Is there such a thing as an English class that doesn’t read a single, real, whole book over the course of the year? I mean I know there is. Some places — WAY TOO MANY in fact — have the The Lords of District Oversight that Ban the Reading of Novels in English Class
That’s right, they mandate that NO NOVELS be taught.
It’s all excerpts, pieces taken from anthologies, worksheets, scripted programming and… biggest of all, practice tests to prepare for the real tests.
Am I the only one who thinks this is nuts?
Every good English teacher I know uses real books in the classroom. From Crime and Punishment to The Outsiders to The Skin I’m In to Old Yeller to Hatchet to The Great Gatsby to The Pearl to The Lord of the Flies to Animal Farm to To Kill a Mockingbird and on and on and on, real books are part of the fabric of what makes for, in my estimation, the essential, core constitution of a real and effective and meaningful ELA class.
When exactly did that stop? (Don’t worry, I know. It’s rhetorical.)
So the question is, forgetting even my own prejudice towards the use of real books (prejudice because 1) I love them and 2) years and years of experience tell me that they work as my BEST tool for accomplishing all the literacy goals both I and my school district have for our students) am I the only one who believes we need to re-double our efforts to start fighting for primary source authentic literature (i.e. real books) in the classroom?

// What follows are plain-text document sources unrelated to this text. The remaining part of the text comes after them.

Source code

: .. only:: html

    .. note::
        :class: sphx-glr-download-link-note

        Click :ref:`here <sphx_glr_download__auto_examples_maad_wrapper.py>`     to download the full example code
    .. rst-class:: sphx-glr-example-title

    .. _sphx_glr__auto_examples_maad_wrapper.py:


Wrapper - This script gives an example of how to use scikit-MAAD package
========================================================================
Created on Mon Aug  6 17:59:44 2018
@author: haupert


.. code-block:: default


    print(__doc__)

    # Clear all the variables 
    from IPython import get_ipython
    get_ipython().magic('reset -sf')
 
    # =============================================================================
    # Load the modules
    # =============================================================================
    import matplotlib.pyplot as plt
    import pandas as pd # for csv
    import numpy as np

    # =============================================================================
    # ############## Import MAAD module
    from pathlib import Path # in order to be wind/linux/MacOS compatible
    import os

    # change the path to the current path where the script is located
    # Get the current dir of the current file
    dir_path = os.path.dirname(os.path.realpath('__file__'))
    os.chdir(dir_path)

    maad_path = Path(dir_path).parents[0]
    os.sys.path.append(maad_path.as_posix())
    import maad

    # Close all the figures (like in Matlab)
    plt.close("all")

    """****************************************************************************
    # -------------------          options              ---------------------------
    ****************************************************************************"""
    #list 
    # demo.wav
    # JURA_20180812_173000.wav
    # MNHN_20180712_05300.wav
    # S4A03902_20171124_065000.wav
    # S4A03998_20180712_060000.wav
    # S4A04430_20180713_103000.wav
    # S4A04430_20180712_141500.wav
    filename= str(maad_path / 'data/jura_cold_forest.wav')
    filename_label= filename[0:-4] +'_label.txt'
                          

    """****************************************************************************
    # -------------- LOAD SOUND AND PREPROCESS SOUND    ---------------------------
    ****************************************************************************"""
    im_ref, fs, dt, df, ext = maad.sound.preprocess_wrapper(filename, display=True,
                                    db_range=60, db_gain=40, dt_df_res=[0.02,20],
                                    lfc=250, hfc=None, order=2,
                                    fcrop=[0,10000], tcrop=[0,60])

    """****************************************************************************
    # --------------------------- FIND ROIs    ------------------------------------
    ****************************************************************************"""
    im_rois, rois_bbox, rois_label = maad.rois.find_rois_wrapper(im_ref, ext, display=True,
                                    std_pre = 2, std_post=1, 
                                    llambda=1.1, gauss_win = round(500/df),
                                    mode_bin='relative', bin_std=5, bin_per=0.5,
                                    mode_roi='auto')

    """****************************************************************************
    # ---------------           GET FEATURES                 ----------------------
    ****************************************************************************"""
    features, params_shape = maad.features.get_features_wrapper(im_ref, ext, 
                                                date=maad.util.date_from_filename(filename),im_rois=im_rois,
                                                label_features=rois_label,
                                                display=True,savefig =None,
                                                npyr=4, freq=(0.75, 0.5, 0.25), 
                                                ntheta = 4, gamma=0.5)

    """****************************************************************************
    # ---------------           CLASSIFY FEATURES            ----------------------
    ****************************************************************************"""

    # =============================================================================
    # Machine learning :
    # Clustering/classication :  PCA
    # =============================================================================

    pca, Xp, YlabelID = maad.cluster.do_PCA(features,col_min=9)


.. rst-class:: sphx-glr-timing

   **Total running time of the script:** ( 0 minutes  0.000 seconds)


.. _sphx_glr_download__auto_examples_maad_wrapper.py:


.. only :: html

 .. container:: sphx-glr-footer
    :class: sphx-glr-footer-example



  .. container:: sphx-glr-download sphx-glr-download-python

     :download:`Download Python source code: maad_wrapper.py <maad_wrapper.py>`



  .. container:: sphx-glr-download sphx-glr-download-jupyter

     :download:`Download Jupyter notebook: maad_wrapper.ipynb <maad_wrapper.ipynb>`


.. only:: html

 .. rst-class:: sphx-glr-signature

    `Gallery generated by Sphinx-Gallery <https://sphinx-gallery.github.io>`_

Because real books are under assault from the bean/bubble counters.
Could you teach an entire year as an ELA educator without being able to use one real novel? And if so, do you think that by doing so this would be a methodology that best serve the needs of your kids?
The Lords of District Oversight that Ban the Reading of Novels in English Class are a menace to the very fabric of our discipline… and isn’t it time that someone stood up to them and explained how the emperor has no clothes?
And a tiny wanker, too.
Sorry, just had to get that last “little one” in. Get it? Little one?